Ahora, los países de la región enfrentan lo que los analistas describen como una elección imposible: contraatacar y correr el riesgo de ser vistos como luchadores junto a Israel, o permanecer pasivos mientras sus ciudades arden.
El ex primer ministro y ministro de Asuntos Exteriores de Qatar, el jeque Hamad bin Jassim bin Jaber Al Thani, advirtió en una publicación en X que los estados del Consejo de Cooperación del Golfo (CCG) “no deben verse arrastrados a una confrontación directa con Irán”, a pesar de que Teherán “violó la soberanía de los estados del Consejo y fue el agresor”.
“Hay fuerzas que quieren que los estados del Consejo se involucren directamente con Irán”, escribió el jeque Hamad.
“Pero un enfrentamiento directo entre los estados del Consejo e Irán, si ocurre, agotará los recursos de ambas partes y brindará una oportunidad para que muchas fuerzas nos controlen con el pretexto de ayudarnos a escapar de la crisis”.
Instó al CCG a actuar como “una sola mano unificada para hacer frente a cualquier agresión”, evitando al mismo tiempo ser “eliminados uno por uno”.
Faisal Al-Mudahka, editor jefe del Gulf Times, con sede en Doha, lo expresó sin rodeos: «Esta es la guerra de Israel y Estados Unidos, y no tiene nada que ver con nosotros. Simplemente estamos atrapados en esta situación geopolítica».
“El Golfo se centra en la prosperidad, el desarrollo, la seguridad y el diálogo”, declaró Al-Mudahka a Al Jazeera. “No buscamos la guerra. No queremos ser arrastrados a esta guerra por la ideología de Netanyahu y la ideología de Irán”.
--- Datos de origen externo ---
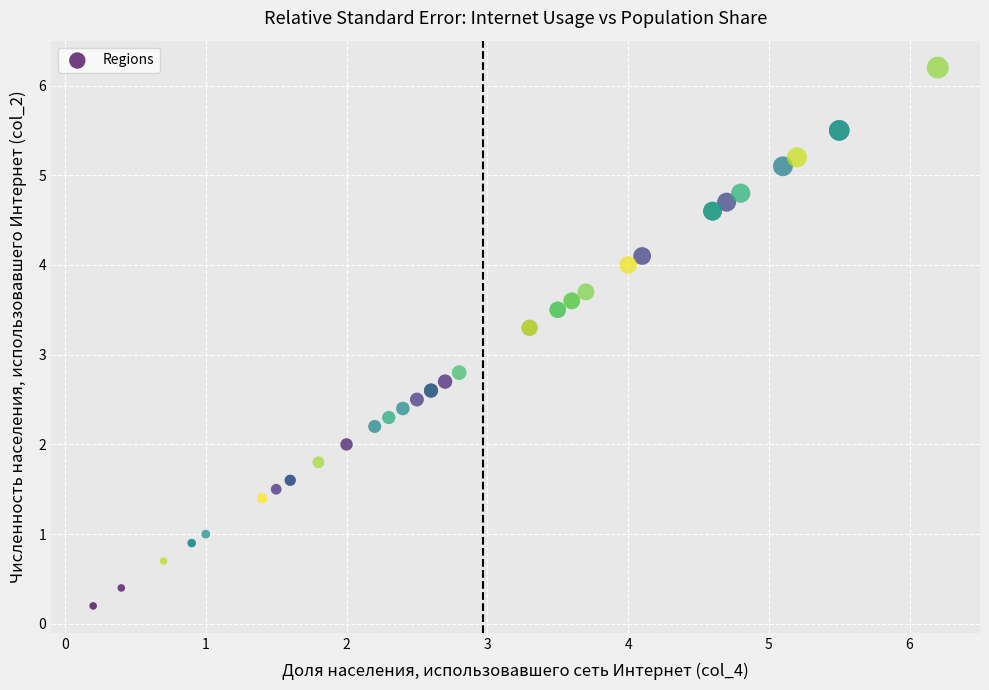

What Y value in the scatter plot is closest to 3?

2.8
Y es que cuando Teherán respondió con misiles y drones contra Israel y activos militares estadounidenses
en el Golfo, lo hizo también matando al menos a tres personas en los Emiratos Árabes Unidos (EAU), donde al menos 58 personas habían resultado heridas hasta la noche del domingo. Los misiles, o sus escombros tras ser interceptados, impactaron en edificios emblemáticos y el aeropuerto de Dubái, rascacielos en Manama y el aeropuerto de Kuwait. También se observó humo saliendo de algunos barrios de Doha. Arabia Saudita afirmó que Irán también atacó Riad y su región oriental. Qatar informó que 16 personas resultaron heridas en su territorio, mientras que cinco personas resultaron heridas en Omán, 32 en Kuwait y cuatro en Baréin.
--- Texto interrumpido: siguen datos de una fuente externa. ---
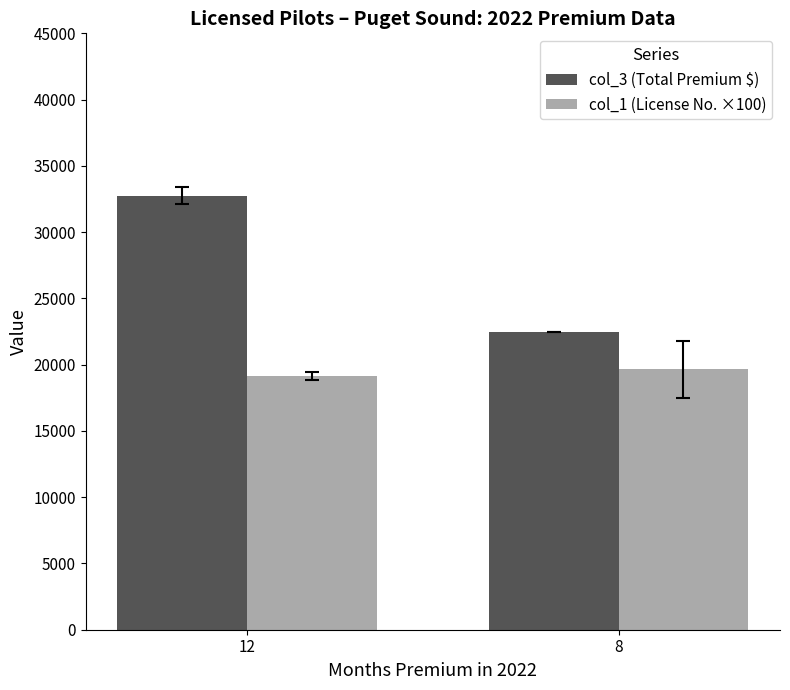

What are all the series names shown in the legend?

col_3 (Total Premium $), col_1 (License No. ×100)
Una guerra que intentaron detener
Los países del Golfo no deseaban esta confrontación. En las semanas previas al ataque, Omán había mediado en conversaciones indirectas entre Washington y Teherán, y el ministro de Asuntos Exteriores, Badr Albusaidi, declaró que la paz estaba «al alcance» después de que Irán acordara no acumular uranio enriquecido y diluir drásticamente el que ya poseía.
Aún así, horas después, Estados Unidos e Israel lanzaron misiles.
Al-Mudahka cuestionó la escalada de la guerra cuando Omán había logrado un acuerdo que describió como «mejor que el de Obama». Afirmó que el emir de Qatar, el jeque Tamim bin Hamad Al Thani, había presionado extensamente a Washington para que no utilizara bases del Golfo en operaciones contra Irán.
Escenarios de pesadilla
El temor inmediato de los líderes del Golfo se centra en su infraestructura más vulnerable. Marks identificó lo que denominó el «verdadero escenario de pesadilla»: ataques a las redes eléctricas, plantas desalinizadoras de agua e infraestructura energética.
“Sin aire acondicionado ni desalinización del agua, los abrasadores y secos países del Golfo serían esencialmente inhabitables”, afirmó.
Sin infraestructura energética, no son rentables. Los países del Golfo tomarán las medidas que consideren menos perjudiciales para esos intereses.
El jeque Hamad, en su publicación en X, advirtió que se avecinan nuevos peligros independientemente de cómo termine esta crisis inmediata.
“Después de que concluya esta batalla, surgirán nuevas fuerzas en la región, e Israel tendrá dominio sobre nuestra región”, escribió.
“Los Estados del Consejo no tienen otra opción que actuar como una sola mano unificada para hacer frente a cualquier agresión en su contra, rechazando cualquier intento de imponerles dictados o chantajearlos”.